Heat has a list of offensive areas where it can improve and film study revealed it
The last time the Miami Heat had a couple of days off before embarking on a road trip, coach Erik Spoelstra worked his team through two rigorous training camp style practices. It resulted in a back-to-back road wins at Minnesota and Chicago.
This time around film study seems to have been the priority for Spoelstra, who did a good job according to Dion Waiters pointing out some of the Heat’s flaws on offense as well as ways to fix them.
Among those messages delivered in film study: the need for better decision making from Waiters (Spoelstra said he often settles too much for low percentage pull-up shots), better ball movement on the perimeter to go from a good shot to a better one, and the need for players like Justise Winslow, who has defenses sag off him, to take an open shot and not hesitate when it is available.
“When you’re aggressive man sometimes you’re going to make mistakes because you’re trying to make the right play,” said Waiters, who is coming off a 1 for 10 shooting performance in Sunday’s blowout loss to the Warriors and said he saw in film study how he didn’t take a single clean open look in the game.
“But you know things happen especially when you know defenses are playing you different. They’re kind of blitzing me a lot. They’re forcing me to make that pass. Like I tell guys like Justise, you’ve got to be ready. You’ve got to shoot the ball and shoot the ball with confidence too. Same with J-Rich. If you got it shoot it. I tell Kelly Olynyk all the time – shoot the ball. Kelly is shooting 48 percent from three. Kelly, you’ve got to shoot it. You know I tell him like ‘Man, that's the same thing with Wayne.’ Last year Wayne would pump fake and he would have to run a suicide [drill]. You’ve got to shoot to the ball. You all make it easier for us and open up it too [when you shoot].”
The Heat, one of the better offensive teams in the league in the first half of games, rank 27th overall in scoring (100 points per game) and 25th in assists (20.8) despite ranking fourth in three-point shots attempted (32.6 per game). Usually, the struggles happen in the second half when opponents make adjustments.
Both Waiters and point guard Goran Dragic said opponents have made a much more concerted effort to take away the paint from the Heat, often collapsing all five defenders on the team’s two primary playmakers.

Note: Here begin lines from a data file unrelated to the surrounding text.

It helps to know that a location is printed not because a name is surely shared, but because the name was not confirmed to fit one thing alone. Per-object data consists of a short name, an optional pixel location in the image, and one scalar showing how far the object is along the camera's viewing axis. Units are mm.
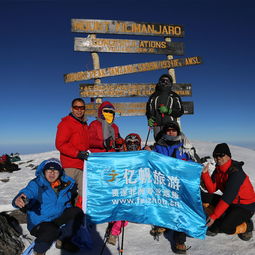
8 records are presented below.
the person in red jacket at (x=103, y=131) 4793
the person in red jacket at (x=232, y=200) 3836
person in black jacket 6359
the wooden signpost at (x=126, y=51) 8281
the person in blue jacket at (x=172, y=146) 4328
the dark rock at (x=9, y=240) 3441
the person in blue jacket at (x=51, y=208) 3303
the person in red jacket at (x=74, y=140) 4324
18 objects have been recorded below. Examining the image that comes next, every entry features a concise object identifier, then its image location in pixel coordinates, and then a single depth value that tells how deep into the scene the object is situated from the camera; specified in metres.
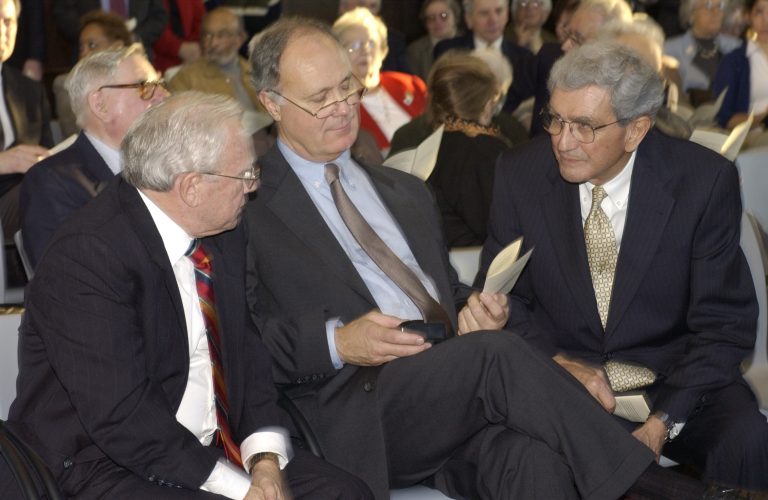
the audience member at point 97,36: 6.21
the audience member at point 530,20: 8.10
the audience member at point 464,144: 4.60
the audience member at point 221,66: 6.71
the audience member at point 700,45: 7.61
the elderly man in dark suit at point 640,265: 3.15
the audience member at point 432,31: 8.36
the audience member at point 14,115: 5.04
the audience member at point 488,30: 7.64
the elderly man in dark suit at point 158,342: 2.51
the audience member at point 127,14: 7.40
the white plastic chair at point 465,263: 3.65
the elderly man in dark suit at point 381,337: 2.75
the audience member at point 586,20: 5.85
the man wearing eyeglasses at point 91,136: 3.65
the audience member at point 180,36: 7.61
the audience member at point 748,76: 6.62
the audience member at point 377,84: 5.94
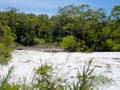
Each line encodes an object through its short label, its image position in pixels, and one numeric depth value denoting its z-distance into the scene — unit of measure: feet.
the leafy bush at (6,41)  24.98
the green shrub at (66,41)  35.81
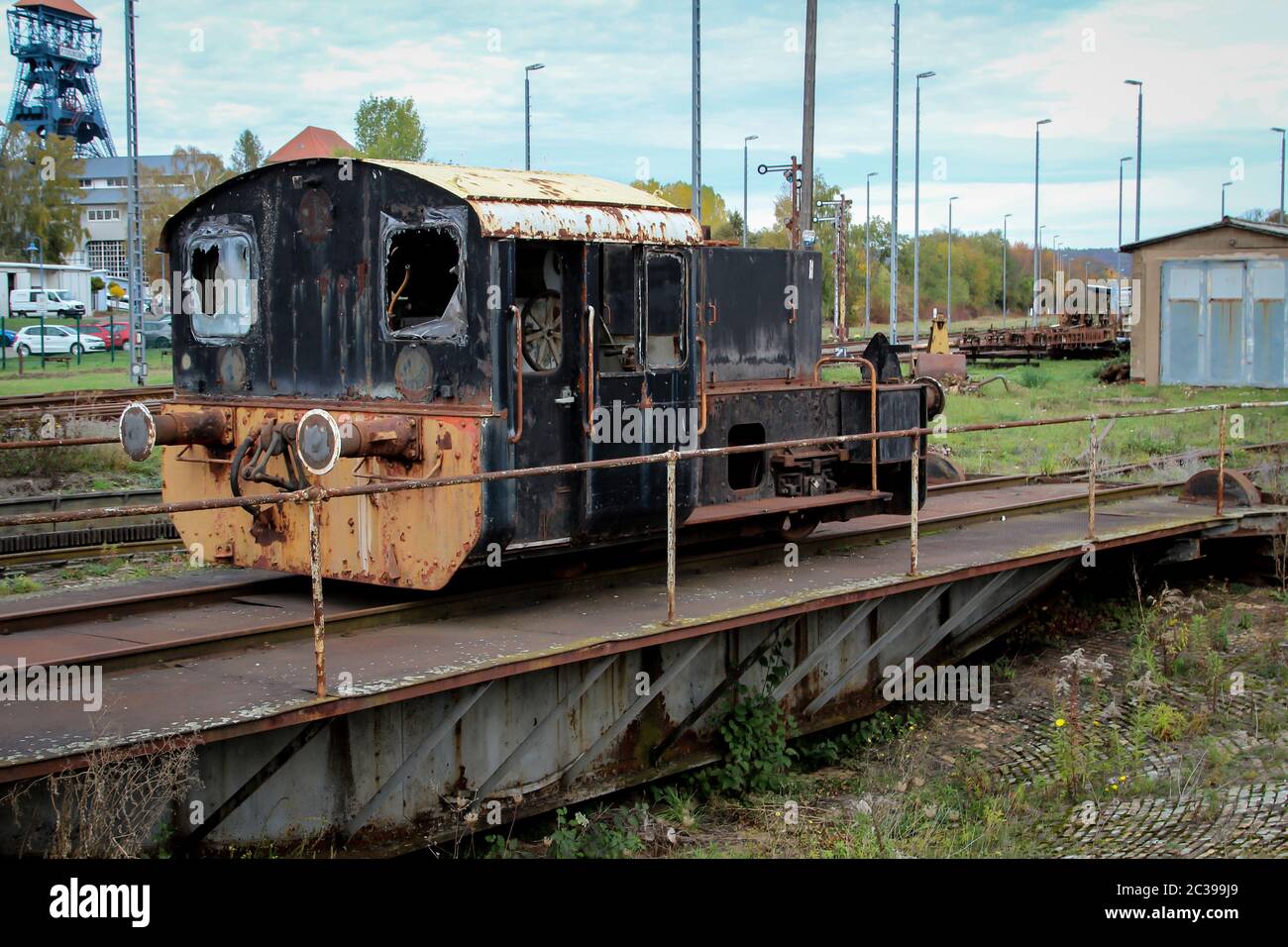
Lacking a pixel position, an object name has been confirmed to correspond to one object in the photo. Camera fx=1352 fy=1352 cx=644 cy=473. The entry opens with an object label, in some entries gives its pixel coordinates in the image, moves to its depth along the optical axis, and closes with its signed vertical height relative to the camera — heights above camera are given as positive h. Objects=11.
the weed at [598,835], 7.46 -2.64
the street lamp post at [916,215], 38.23 +4.64
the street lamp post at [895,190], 33.51 +4.50
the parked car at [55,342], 42.55 +0.98
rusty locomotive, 7.98 +0.08
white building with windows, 89.56 +10.74
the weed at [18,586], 10.70 -1.70
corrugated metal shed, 30.02 +1.47
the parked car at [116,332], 47.78 +1.43
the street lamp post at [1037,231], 49.80 +5.56
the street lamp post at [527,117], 29.66 +5.59
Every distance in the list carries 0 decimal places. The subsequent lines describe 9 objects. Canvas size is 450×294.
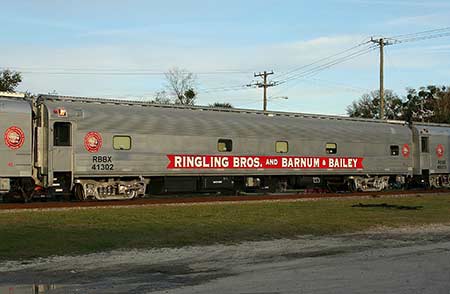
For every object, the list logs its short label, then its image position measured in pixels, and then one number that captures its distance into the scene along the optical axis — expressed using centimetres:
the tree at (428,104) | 7644
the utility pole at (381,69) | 4539
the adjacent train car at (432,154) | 3247
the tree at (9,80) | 4792
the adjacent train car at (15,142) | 2003
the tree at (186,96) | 6500
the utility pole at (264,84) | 6068
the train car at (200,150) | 2127
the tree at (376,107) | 8876
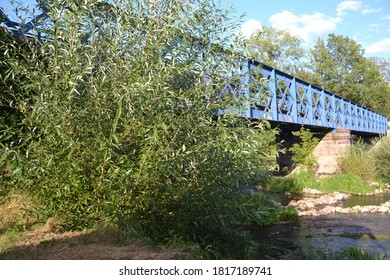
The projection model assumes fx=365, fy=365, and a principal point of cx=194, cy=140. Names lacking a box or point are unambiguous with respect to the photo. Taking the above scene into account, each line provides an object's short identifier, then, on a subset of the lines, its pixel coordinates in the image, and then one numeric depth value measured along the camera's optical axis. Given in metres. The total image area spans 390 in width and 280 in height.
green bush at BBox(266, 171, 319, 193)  18.11
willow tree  4.04
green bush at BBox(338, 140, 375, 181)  19.05
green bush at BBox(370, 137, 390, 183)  18.34
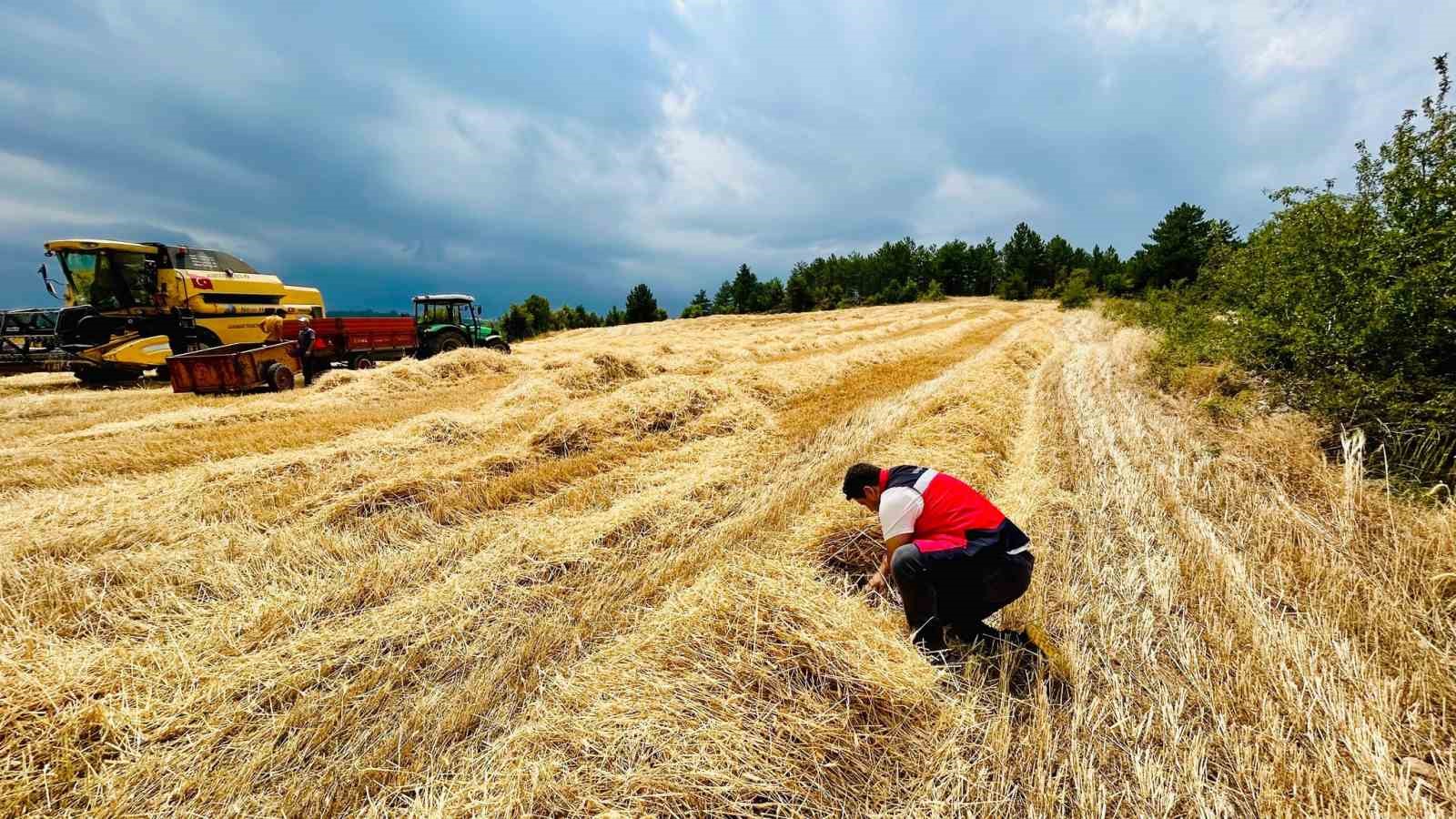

“Last year what I got a lot [when I drove to the basket] was [an open] Rodney McGruder on that cut because I saw how they were playing him and that’s why Rodney was able to get so many baskets – that slot cut,” Waiters explained. “We’re doing it now, but not right off the bat. We’ve just got to get used to it. Like I said, the lineup is different. We were just so used to playing with each other last year – we just knew what to do. We didn’t have to say nothing. I knew Rodney cuts. I knew Luke [Babbitt] was going to be where Luke was going to be at. Everything was on a string. Right now, we’re still figuring that out. Once we start clicking like how we’re going to click, man, it makes everything else easier. Guys aren’t going to be able to pack the paint or guard me as much as they’re doing now.”
WHITESIDE STAYING HOME
Center Hassan Whiteside, who has missed three consecutive games with a bone bruise in his left knee, will not be making trip with the Heat to San Antonio, Mexico City or Memphis on this road venture. Spoelstra said Whiteside will stay in Miami and “do a lot of treatment, a lot of conditioning and whatever corrective strength exercises he can do.”
That means the Heat will take on the Spurs Wednesday night without their most dominant defensive post presence in the game yet again. When San Antonio cruised to a 117-100 win at Miami on Oct. 25 (the Spurs eight straight win over the Heat), All-Star big man LaMarcus Aldridge had 31 points and seven rebounds. Whiteside missed the game with a bone bruise.
The Heat (11-12) has a defensive rating of 99.3 when Whiteside is on the floor this season and 107.7 when he is off it.
“Certainly Hassan brings a tremendous amount to our defense, even our philosophy of how we defend,” Spoelstra said. “But we’re better than what we have been and we simply have to be more committed to it. [Bam Adebayo has[] been growing steadily each week. This is a different challenge. This is a proven All-Star low-post scorer. You don’t see that every single night. So it’s going to require great discipline, great effort, great focus. But it also will be a team concept. It’s not just going to be on any of our bigs’ shoulders just to defend one on one.”